[Data items]

+ + + + + + +

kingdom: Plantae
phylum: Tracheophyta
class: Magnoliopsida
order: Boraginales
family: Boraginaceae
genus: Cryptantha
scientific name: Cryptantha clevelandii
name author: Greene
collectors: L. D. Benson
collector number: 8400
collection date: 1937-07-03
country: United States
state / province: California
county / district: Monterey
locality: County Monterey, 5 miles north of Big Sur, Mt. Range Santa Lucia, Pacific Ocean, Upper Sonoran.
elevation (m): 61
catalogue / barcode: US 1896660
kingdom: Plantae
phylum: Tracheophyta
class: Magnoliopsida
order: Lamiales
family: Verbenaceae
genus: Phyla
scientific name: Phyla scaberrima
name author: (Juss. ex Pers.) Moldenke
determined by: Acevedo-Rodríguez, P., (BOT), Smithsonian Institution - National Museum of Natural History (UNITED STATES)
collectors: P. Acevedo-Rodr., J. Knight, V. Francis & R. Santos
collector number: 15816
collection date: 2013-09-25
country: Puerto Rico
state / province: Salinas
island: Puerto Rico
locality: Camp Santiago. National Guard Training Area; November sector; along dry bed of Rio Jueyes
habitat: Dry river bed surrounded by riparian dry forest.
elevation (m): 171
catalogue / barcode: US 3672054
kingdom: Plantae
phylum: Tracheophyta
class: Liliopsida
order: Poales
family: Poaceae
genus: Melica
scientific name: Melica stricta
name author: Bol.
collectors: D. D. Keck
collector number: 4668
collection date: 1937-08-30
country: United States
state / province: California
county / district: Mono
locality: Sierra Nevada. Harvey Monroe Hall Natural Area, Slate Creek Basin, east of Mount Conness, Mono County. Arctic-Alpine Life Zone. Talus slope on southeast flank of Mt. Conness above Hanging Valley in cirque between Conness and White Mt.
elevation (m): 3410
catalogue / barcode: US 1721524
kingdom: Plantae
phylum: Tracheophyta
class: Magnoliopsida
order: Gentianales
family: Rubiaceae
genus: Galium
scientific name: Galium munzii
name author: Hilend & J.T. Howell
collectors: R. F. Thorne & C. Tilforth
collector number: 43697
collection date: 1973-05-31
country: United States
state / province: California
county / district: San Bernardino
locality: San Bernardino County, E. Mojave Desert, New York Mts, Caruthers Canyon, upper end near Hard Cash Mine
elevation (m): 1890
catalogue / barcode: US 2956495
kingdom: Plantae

+ + + + + + +

(REQUIRED WORK):
Turn every line of the rows above into a Markdown table with the columns No. and Line, numbering the lines in order and skipping any blank ones.

(COMPLETED EXERCISE):
| No. | Line |
|---|---|
| 1 | kingdom: Plantae |
| 2 | phylum: Tracheophyta |
| 3 | class: Magnoliopsida |
| 4 | order: Boraginales |
| 5 | family: Boraginaceae |
| 6 | genus: Cryptantha |
| 7 | scientific name: Cryptantha clevelandii |
| 8 | name author: Greene |
| 9 | collectors: L. D. Benson |
| 10 | collector number: 8400 |
| 11 | collection date: 1937-07-03 |
| 12 | country: United States |
| 13 | state / province: California |
| 14 | county / district: Monterey |
| 15 | locality: County Monterey, 5 miles north of Big Sur, Mt. Range Santa Lucia, Pacific Ocean, Upper Sonoran. |
| 16 | elevation (m): 61 |
| 17 | catalogue / barcode: US 1896660 |
| 18 | kingdom: Plantae |
| 19 | phylum: Tracheophyta |
| 20 | class: Magnoliopsida |
| 21 | order: Lamiales |
| 22 | family: Verbenaceae |
| 23 | genus: Phyla |
| 24 | scientific name: Phyla scaberrima |
| 25 | name author: (Juss. ex Pers.) Moldenke |
| 26 | determined by: Acevedo-Rodríguez, P., (BOT), Smithsonian Institution - National Museum of Natural History (UNITED STATES) |
| 27 | collectors: P. Acevedo-Rodr., J. Knight, V. Francis & R. Santos |
| 28 | collector number: 15816 |
| 29 | collection date: 2013-09-25 |
| 30 | country: Puerto Rico |
| 31 | state / province: Salinas |
| 32 | island: Puerto Rico |
| 33 | locality: Camp Santiago. National Guard Training Area; November sector; along dry bed of Rio Jueyes |
| 34 | habitat: Dry river bed surrounded by riparian dry forest. |
| 35 | elevation (m): 171 |
| 36 | catalogue / barcode: US 3672054 |
| 37 | kingdom: Plantae |
| 38 | phylum: Tracheophyta |
| 39 | class: Liliopsida |
| 40 | order: Poales |
| 41 | family: Poaceae |
| 42 | genus: Melica |
| 43 | scientific name: Melica stricta |
| 44 | name author: Bol. |
| 45 | collectors: D. D. Keck |
| 46 | collector number: 4668 |
| 47 | collection date: 1937-08-30 |
| 48 | country: United States |
| 49 | state / province: California |
| 50 | county / district: Mono |
| 51 | locality: Sierra Nevada. Harvey Monroe Hall Natural Area, Slate Creek Basin, east of Mount Conness, Mono County. Arctic-Alpine Life Zone. Talus slope on southeast flank of Mt. Conness above Hanging Valley in cirque between Conness and White Mt. |
| 52 | elevation (m): 3410 |
| 53 | catalogue / barcode: US 1721524 |
| 54 | kingdom: Plantae |
| 55 | phylum: Tracheophyta |
| 56 | class: Magnoliopsida |
| 57 | order: Gentianales |
| 58 | family: Rubiaceae |
| 59 | genus: Galium |
| 60 | scientific name: Galium munzii |
| 61 | name author: Hilend & J.T. Howell |
| 62 | collectors: R. F. Thorne & C. Tilforth |
| 63 | collector number: 43697 |
| 64 | collection date: 1973-05-31 |
| 65 | country: United States |
| 66 | state / province: California |
| 67 | county / district: San Bernardino |
| 68 | locality: San Bernardino County, E. Mojave Desert, New York Mts, Caruthers Canyon, upper end near Hard Cash Mine |
| 69 | elevation (m): 1890 |
| 70 | catalogue / barcode: US 2956495 |
| 71 | kingdom: Plantae |